Josie Lynn Catindig
International Rice Research Institute, Los Baños, Philippines
Expertise in arthropod taxonomy is now very scarce. There are very few taxonomic experts in the world who can identify specimens to species levels and describe new species discovered in nature. In the national systems, many scientists working on pest management are unable to identify pests and natural enemies to species levels. The shortage of specialists in pest and natural enemy diagnosis is acute and there is a need to find new diagnostic tools. One way to overcome the shortage is through the use of remote microscopy and the internet to link national scientists and taxonomic specialists. Such a system will still require communication between scientists in the field and taxonomic expertise.

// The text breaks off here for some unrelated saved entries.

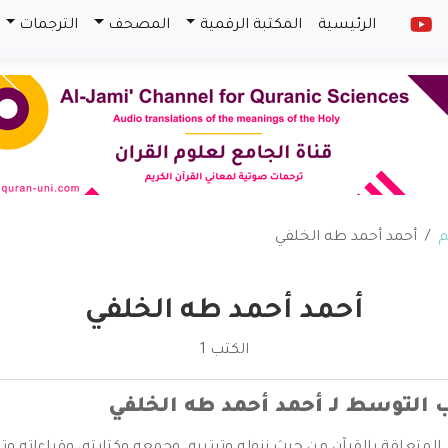
الرئيسية
المكتبة الرقمية
المصحف
الترجمات
م
أحمد أحمد طه الخلفي
أحمد أحمد طه الخلفي
الكتب 1
لتوسط لـ أحمد أحمد طه الخلفي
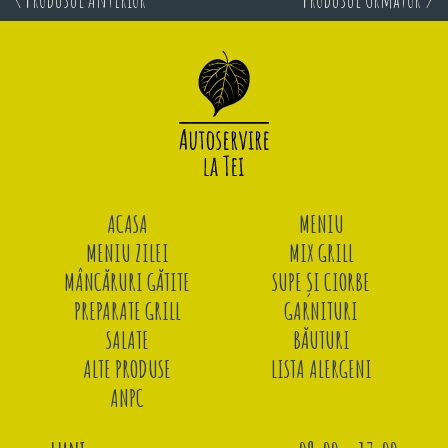
ACASA
MENIU
MENIU ZILEI
MIX GRILL
MÂNCĂRURI GĂTITE
SUPE ȘI CIORBE
PREPARATE GRILL
GARNITURI
SALATE
BĂUTURI
ALTE PRODUSE
LISTA ALERGENI
ANPC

The usual way of identifying insects is the use of identification keys based on their morphological features. This is highly dependent of specialized taxonomic expertise and is also time consuming. DNA bar coding can be a useful tool for identification in taxonomy. It is a process where a short but specific gene tags or barcodes are utilized to distinguish one species from another (Hebert & Gregory 2005). The technique was first proposed by Hebert et al in 2003 as a universal species diagnostic in their paper entitled “Biological identification through DNA barcodes”. The mitochondrial gene cytochrome c oxidase I (COI) can serve as the core of a global bioidentification system for animals. Working in collaboration with Dr David Gopurenko, a scientist in molecular systematics in New South Wales, Department of Primary Industries, IRRI is beginning to barcode and establish a barcode reference for identified hymenopteran parasitoids from IRRI’s arthropod collection to be available for use in species matching and identification.
Species identification using DNA barcodes starts with a specimen either fresh or dried. In the laboratory short pieces of DNA that are diagnostic for a species is collected. For example, a tiny piece of the specimen’s tissue such as a leg is used to extract its DNA.
The BOLDSYSTEMS, established in 2005, is like a library with a searchable repository for barcode records. It is an online workbench that aids collection, management, analysis, and use of DNA barcodes. It has three main components: first, it is a repository for the specimen and sequence records that form the basic data unit of all barcode studies; second, it is a workbench that aids the management, quality assurance and analysis of barcode; and third, it provides a vehicle for collaboration across geographically dispersed research communities by coupling flexible security and data entry features with web-based delivery.
To guide the users, the BOLDSYSTEMS has the following menu: Databases link to access resources such as a public data portal, barcode index number, publication and primers used in the generation of barcodes; Taxonomy link provides a page that displays the kingdom of life being bar coded, their images, distribution map and other details for each taxon; Identification link provides access to identification engines of animal, plant and fungi; Workbench link provides access to BOLD data analysis, records of specimen data submitted, and management workbench; and Resources link provide access to site documentation, training materials and workflow documents.
DNA bar coding as a taxonomic tool along with the barcode library such as in the BOLDSYSTEMS will help scientists rapidly sort, compare and identify specimens. It will also emphasize taxa or reveal cryptic species, which may represent new biological species.
BOLDSYSTEMS in http://www.barcodinglife.com
Hebert PDN, Cywinska A, Ball SL, deWaard JR. 2003. Biological identifications through DNA barcodes. Proc. R. Soc. Lond. 270:313-321.
Hebert PDN, Gregory RT. 2005. The promise of DNA barcoding for Taxonomy. Systematic Biology 54(5): 852-859.